Evelyn Frederick DRIVER in the pilot's seat for the first airmail in South Africa on 27 December 1911
Evelyn Frederick DRIVER
The Police Museum Complex on Main Road, Muizenberg, contains Het Post Huijs which was originally the post office and where the first airmail was delivered. If you drive northwards out of Muizenberg's Main Road, you will find Oldham Field, between Main Road and Zandvlei, opposite the old railway station where Bok landed. George William Newitt OLDHAM was a chemist and his field was used as a dairy farm and sports ground.

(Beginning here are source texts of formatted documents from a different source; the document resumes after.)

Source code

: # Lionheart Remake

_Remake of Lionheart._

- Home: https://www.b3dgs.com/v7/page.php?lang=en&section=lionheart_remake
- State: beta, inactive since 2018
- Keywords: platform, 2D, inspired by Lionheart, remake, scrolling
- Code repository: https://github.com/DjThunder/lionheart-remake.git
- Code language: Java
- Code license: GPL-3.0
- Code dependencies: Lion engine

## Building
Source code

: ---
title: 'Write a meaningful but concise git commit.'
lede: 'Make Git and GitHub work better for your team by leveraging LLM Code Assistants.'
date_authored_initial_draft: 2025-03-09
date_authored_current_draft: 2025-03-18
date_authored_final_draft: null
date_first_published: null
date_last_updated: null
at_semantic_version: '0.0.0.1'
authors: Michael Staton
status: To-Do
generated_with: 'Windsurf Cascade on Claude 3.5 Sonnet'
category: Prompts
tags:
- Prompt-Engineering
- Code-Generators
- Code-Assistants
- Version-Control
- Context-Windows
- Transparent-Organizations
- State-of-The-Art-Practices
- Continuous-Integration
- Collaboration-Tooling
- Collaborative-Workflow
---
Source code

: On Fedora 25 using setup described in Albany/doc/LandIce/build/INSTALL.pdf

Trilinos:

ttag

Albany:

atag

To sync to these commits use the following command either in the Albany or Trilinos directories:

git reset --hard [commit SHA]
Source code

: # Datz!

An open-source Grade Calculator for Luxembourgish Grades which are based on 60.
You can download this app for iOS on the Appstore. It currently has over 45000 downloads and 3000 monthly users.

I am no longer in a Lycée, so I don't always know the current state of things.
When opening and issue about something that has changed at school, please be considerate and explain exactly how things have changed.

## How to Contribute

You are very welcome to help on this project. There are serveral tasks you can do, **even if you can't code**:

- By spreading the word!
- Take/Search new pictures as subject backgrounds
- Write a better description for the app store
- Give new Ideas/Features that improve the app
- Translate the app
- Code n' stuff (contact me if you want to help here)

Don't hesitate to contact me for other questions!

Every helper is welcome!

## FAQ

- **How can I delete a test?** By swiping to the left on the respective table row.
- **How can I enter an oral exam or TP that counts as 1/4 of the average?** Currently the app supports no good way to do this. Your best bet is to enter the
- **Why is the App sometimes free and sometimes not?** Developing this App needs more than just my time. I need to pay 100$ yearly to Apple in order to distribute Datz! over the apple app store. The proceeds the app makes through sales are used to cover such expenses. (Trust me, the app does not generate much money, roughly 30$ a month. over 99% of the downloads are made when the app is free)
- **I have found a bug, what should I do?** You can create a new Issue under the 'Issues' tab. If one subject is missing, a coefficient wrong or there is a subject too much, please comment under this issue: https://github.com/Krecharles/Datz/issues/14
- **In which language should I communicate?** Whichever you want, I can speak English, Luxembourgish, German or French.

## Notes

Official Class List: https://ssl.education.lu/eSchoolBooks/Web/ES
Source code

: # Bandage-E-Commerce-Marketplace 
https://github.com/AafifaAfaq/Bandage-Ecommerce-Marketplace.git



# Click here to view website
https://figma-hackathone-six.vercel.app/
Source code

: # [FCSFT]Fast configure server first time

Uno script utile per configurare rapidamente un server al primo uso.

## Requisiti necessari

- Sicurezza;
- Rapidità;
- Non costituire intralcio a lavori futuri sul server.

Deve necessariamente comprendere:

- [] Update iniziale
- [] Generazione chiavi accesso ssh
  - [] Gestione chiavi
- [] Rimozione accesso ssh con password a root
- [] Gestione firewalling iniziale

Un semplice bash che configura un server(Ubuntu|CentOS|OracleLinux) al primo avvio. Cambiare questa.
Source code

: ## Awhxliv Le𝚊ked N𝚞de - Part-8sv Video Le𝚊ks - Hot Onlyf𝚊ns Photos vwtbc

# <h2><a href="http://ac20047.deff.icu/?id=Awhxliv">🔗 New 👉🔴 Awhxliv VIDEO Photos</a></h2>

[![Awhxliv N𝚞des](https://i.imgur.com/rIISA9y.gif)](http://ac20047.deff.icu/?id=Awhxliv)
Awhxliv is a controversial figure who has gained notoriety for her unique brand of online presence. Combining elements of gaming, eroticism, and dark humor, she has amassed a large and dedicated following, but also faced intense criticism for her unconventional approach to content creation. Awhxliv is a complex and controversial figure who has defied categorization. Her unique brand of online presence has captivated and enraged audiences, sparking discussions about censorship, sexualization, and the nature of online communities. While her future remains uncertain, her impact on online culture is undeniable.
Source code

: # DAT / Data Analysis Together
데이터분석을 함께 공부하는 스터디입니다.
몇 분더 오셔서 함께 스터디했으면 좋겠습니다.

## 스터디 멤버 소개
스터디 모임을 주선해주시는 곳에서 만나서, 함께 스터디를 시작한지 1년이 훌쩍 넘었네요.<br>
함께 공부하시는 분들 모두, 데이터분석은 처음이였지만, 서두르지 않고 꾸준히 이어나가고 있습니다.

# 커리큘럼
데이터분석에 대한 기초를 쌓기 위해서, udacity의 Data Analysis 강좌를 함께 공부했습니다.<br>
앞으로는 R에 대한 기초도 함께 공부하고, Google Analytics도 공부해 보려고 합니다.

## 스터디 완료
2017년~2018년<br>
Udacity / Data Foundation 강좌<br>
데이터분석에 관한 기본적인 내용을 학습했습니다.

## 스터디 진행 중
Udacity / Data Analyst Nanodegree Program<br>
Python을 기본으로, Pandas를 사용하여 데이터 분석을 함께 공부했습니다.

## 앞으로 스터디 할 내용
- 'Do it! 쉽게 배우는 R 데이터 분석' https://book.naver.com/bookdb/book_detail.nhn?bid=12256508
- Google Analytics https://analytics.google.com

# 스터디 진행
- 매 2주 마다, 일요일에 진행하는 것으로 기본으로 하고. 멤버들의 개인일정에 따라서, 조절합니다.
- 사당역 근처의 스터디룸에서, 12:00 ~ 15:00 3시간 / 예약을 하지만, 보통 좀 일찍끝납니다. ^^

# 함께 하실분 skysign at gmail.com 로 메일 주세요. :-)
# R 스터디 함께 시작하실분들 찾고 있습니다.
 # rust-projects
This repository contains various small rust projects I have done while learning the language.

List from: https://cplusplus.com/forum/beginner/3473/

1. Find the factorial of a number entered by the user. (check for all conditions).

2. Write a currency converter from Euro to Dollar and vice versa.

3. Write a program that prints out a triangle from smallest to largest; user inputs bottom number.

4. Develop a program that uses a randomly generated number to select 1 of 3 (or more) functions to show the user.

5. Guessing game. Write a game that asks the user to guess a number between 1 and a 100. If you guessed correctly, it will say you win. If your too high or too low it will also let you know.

2011 Centenary of First Airmail
In 1914 he went to England and was given a commission in the Royal Flying Corps. In 1915 he was sent to German South West Africa as a military pilot, but a year later he began to suffer ill health. He died on his farm in Tylden near Ladysmith in Natal on 22 July 1946. He was married to Minnie Humphreys BARRETT. They divorced in 1913 and she married Dr. Harold JOWITT. She died in 1957 and Harold (nickname Heli) died in 1963. Evelyn's second marriage was to Doris NN.

His son from his wife Minnie, Lynne, started flying with him from the age of three in 1912. Lynne later used the surname DRIVER-JOWITT. His son, Jonathan P. DRIVER-JOWITT (aka Jon), is an orthopaedic surgeon in Cape Town and has flown glider and powered aircraft recreationally. Jon’s son, Simon DRIVER-JOWITT, is also a pilot and flies for Nippon Cargo Airlines. Jon, Simon and another of Evelyn's great-grandsons all learnt to fly powered aircraft on a J3 cub owned by the Mashonaland Flying Club in Harare. The latter great-grandson flies for SAA.